- Document passage -
◇ ◇ ◇ ◇ ◇ ◇ ◇

For I am a man under authority, having soldiers under me; and I say to this man, Go, and he goeth; and to another, Come, and he cometh; and to my servant, Do this, and he doeth it. Matthew 8:9.
1. Masters Under Authority
These are the words of the Roman centurion who went to Jesus, seeking spiritual intervention in the crucial issue of his servant’s sickness.
Firstly, he acknowledged that he not only exercised authority over others, but was himself also a man under authority.
Unlike him, however, there are many who seek to exercise authority over others whereas they themselves wish to be under authority to nobody.
It never works that way. The one who demands “Yes sir” from others, but cannot say, or has none to whom he himself says “Yes sir,” will prove to be a tyrant. Even Jesus, while He was on earth, acknowledged His subordination to God the Father.

◇ ◇ ◇ ◇ ◇ ◇ ◇

- Listing -

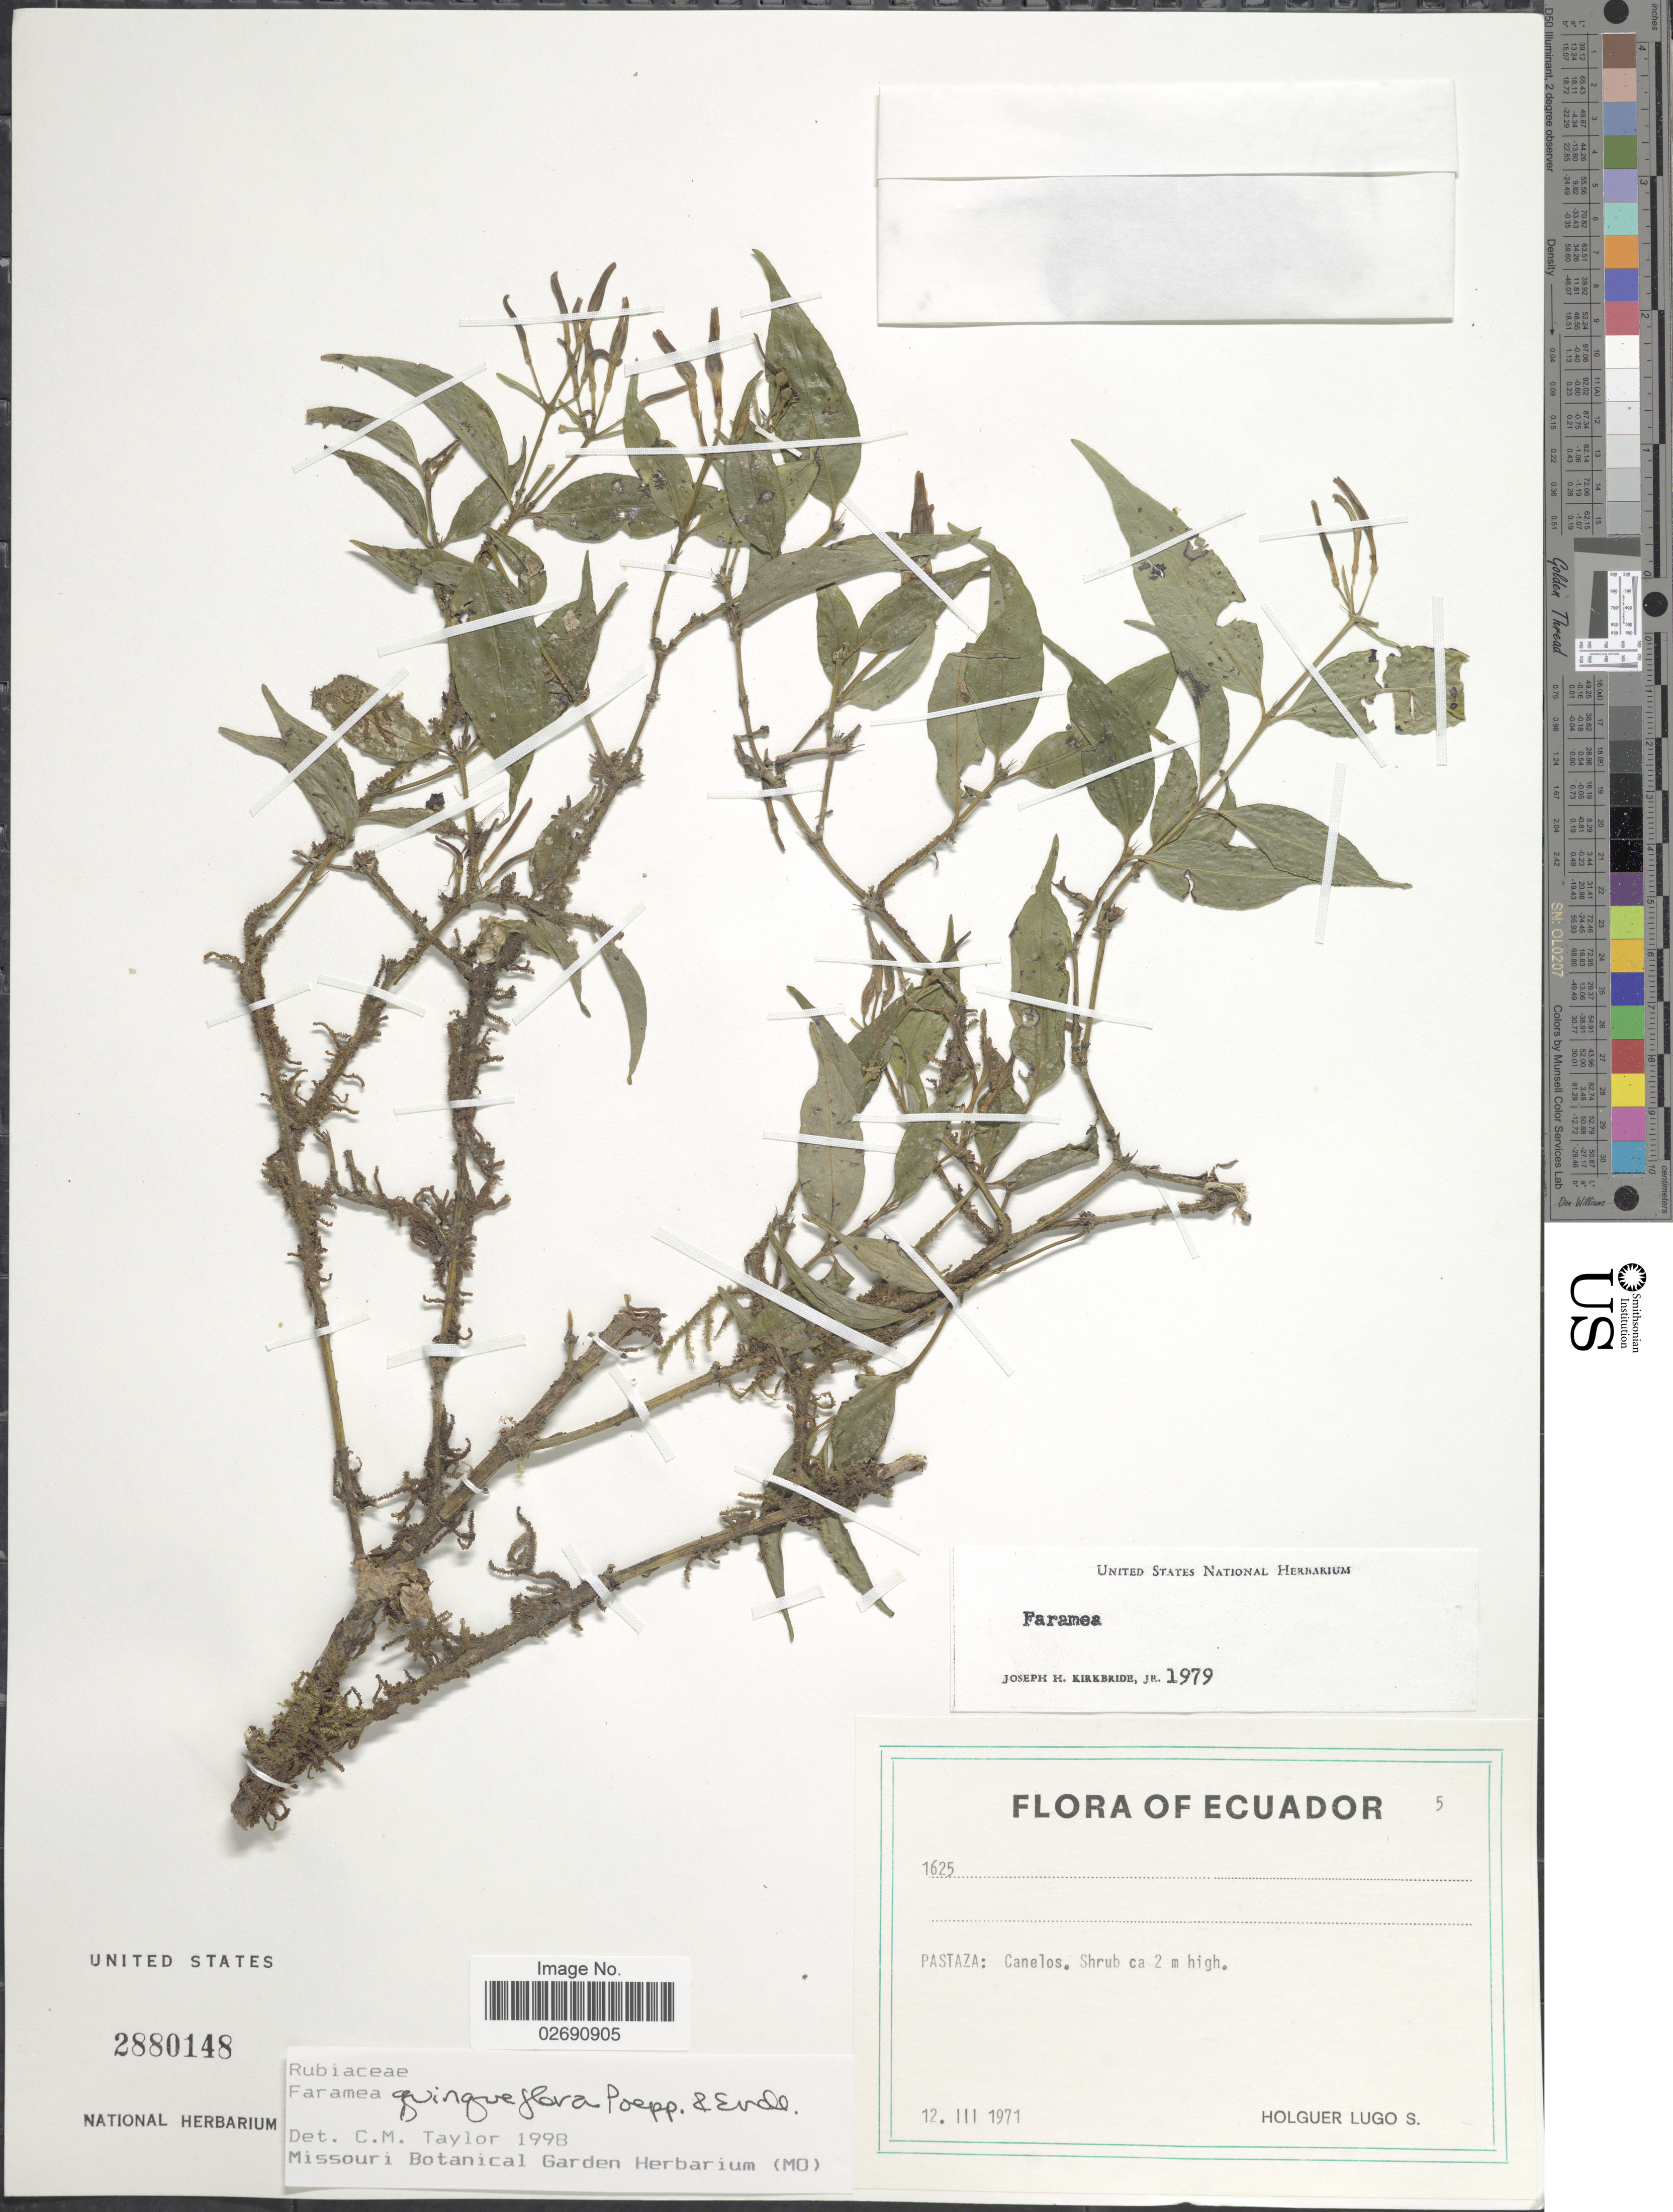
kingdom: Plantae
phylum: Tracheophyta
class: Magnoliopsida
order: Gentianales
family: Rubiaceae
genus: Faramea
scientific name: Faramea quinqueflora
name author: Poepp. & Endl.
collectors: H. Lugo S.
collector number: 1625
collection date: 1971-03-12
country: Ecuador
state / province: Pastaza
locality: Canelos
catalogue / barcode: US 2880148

◇ ◇ ◇ ◇ ◇ ◇ ◇

- Given task 1 -
Decide whether each statement below agrees with the centurion passage above. Answer yes or no for each, and quote the deciding words of the passage exactly.
(a) The centurion sought help from Jesus because his son was sick.
(b) Jesus acknowledged His subordination to God the Father while He was on earth.
(c) The centurion claimed to exercise authority over others while being under no authority himself.
- Given task 2 -
In the centurion passage above, condense the paragraph beginning "It never works that way." Keep its main facts.
- Given task 3 -
Extend the centurion passage above, beginning after its final sentence.

- Expected answer 1 -
(a) No. "seeking spiritual intervention in the crucial issue of his servant’s sickness."
(b) Yes. "Even Jesus, while He was on earth, acknowledged His subordination to God the Father."
(c) No. "he not only exercised authority over others, but was himself also a man under authority."

- Expected answer 2 -
Authority does not work that way. A person who demands "Yes sir" from others but says it to no one will prove to be a tyrant. Even Jesus, while on earth, acknowledged His subordination to God the Father.

- Expected answer 3 -
2. Masters that Care and Serve
Secondly, it is amazing that a boss of the centurion’s eminent stature should be so concerned about the condition of his servant, an “ordinary servant,” as some would say. Why? The reason comes out in the centurion’s statement. “I say to… my servant, Do this, and he doeth it.”
3. Good Servants
When a servant is so obedient and does things as he is told to, which master, no matter how high, would not condescend to care about the cares of that servant who has always cared about the cares of his master? That for the servant.
Thank God also for good masters (like this centurion) who do not insist only and always on receiving service, but give service themselves. They are unlike other masters who, from morning till night, order their servants about, “Do this!” “Go there!” “Come here!” but never care whether or not those servants are sick to the point of death; masters who must sqeeze out the last strength from their servants for every penny they are paid; who must sqeeze out the last second of “working hours” for every overnight scrap of leftover gesture or gift they are given, often with vehement prominence that trumpets the gesture.
It is unfair to expect abundant harvest from a soil into which one invests no manure.
From The Preacher’s diary.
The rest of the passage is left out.